Wiadomość o tym, że Polskapresse będzie za chwilę jedynym posiadaczem dzienników regionalnych w Polsce nie przebiła się na czołówki gazet. Jakich gazet? – chciałoby się zapytać. – Przecież gazet już nikt nie czyta. No więc, nie zainteresowały się nią żadne media elektroniczne.
28.03.2013 15:29 GOSC.PL
I słusznie! Kogo w Polsce może zainteresować news, że od „Dziennika Bałtyckiego” po „Gazetę Krakowską” i od „Dziennika Wschodniego” po „Gazetę Lubuską” – wszystkie polskie tytuły regionalne należeć będą do jednego koncernu z siedzibą w Passau? Skoro nawet narodowcy dawno zaakceptowali fakt, że kapitał nie ma narodowości, jest to news nadający się jedynie na portale branżowe.
No więc zaglądamy na Pressserwis i cóż czytamy? Jacek Czynajtis, prezes Optizen Labs ocenia, że cała transakcja – i teraz uwaga – „daje widoki na podniesienie efektywności operacyjnej: tworzy idealną platformę do sprawnego zarządzania treściami i ich recyklingiem w ramach jednego wydawnictwa”. Czyż to nie brzmi jak najpiękniejsza muzyka? Proszę przeczytać ponownie. I jeszcze raz. Żeby się utrwaliło.
Może nie da się na tej sprawie zbić kapitału politycznego. Pewnie pies z kulawą nogą nie skomentuje faktu, że Urząd Antymonopolowy klepnie monopol na rynku prasy regionalnej (zresztą, czy w ogóle powinien się zajmować transakcją za drobne 8 milionów?). Ale dla dziennikarzy to jest temat. Możemy bowiem przy tej okazji zobaczyć swoje miejsce w szeregu. To znaczy w łańcuchu utylizacji treści. To nie jest nawet miejsce Charliego Chaplina przykręcającego śrubki na taśmie produkcyjnej. On jednakowoż produkował coś pożytecznego. My, jedynie śmieci, które należy utylizować.
Wiem, wiem, to brzmi patetycznie, a w dodatku jak popiskiwanie myszy protestującej przeciw jakże pożytecznej akcji deratyzacyjnej (by pozostać w klimacie i metaforyce). Przecież jest jasne, że dla przetrwania branży dziennikarz powinien się poświęcić. Zrozumieć konieczność dziejową, polegającą na tym, że by dzienniki regionalne mogły dalej wychodzić, muszą w całej Polsce drukować te same treści. Śmieciowe jak nasze umowy o pracę. Oczywiście tylko do czasu, gdy owe „treści” będą generowane automatycznie.

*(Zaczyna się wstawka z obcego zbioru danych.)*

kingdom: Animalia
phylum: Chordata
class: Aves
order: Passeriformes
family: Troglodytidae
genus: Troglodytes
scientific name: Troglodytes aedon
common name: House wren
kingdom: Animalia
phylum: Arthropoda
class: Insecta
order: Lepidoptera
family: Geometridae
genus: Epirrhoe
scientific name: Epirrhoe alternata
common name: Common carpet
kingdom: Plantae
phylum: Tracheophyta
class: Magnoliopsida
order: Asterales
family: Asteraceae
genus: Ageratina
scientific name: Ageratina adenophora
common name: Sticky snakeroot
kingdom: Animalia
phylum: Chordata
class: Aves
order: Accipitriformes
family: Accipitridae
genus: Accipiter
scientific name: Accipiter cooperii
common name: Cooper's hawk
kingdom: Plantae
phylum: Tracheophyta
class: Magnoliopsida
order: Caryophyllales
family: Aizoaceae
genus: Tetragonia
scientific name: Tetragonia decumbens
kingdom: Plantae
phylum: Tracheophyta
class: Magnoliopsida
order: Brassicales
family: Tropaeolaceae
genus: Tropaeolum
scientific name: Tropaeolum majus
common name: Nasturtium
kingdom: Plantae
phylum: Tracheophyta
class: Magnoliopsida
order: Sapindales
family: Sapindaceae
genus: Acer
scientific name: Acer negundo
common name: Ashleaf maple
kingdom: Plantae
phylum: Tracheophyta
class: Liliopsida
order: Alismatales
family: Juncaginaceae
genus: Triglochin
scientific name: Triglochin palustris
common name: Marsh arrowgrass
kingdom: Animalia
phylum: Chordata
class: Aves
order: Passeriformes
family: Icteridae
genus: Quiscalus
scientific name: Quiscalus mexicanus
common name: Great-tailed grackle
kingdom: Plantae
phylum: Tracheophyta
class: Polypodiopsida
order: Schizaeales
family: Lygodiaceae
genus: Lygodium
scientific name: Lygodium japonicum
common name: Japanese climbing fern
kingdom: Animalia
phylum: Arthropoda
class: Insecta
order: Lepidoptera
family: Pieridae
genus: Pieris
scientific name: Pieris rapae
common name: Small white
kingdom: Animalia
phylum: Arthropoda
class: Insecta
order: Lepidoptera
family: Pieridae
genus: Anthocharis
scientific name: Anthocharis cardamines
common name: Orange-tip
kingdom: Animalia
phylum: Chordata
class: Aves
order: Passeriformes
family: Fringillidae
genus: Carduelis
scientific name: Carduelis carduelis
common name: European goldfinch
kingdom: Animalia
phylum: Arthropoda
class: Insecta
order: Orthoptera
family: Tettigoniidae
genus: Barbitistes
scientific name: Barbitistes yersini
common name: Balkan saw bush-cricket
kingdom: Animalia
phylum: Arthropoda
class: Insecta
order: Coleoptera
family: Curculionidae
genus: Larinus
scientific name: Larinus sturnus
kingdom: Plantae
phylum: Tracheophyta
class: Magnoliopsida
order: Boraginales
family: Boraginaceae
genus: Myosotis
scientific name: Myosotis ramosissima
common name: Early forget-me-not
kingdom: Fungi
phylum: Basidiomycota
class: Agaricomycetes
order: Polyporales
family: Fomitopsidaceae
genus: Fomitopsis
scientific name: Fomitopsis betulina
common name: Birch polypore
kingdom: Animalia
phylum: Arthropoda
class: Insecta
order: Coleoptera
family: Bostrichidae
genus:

Branża zareagowała na transakcję entuzjastycznie. Eksperci podzieliła się na tych, którzy twierdzą, że przyszła w samą porę i na tych, że jest spóźniona. Nikt nie podważa dziejowej konieczności. Tli się nawet wiara, że nie będzie likwidacji kolejnych tytułów. „Przecież w Krakowie po przejęciu „Dziennika Polskiego” nie połączono tego pisma z „Polską Gazetą Krakowską" - mówi jeden z menedżerów Mediów Regionalnych. - Mamy więc nadzieję, że ta zasada będzie nadal obowiązywała”.
Nadzieja umiera ostatnia. Menedżer zapewne dawno nie przeglądał wspomnianych dzienników, bo wtedy zauważyłby w nich jakże „sprawne zarządzanie treścią”. Tą samą, przy różnych winietach. I nie zaglądał do newsroomu. Bo wtedy zobaczyłby jeden zespół pracujący na dwa tytuły.
Innego końca świata (prasy regionalnej) widać nie będzie.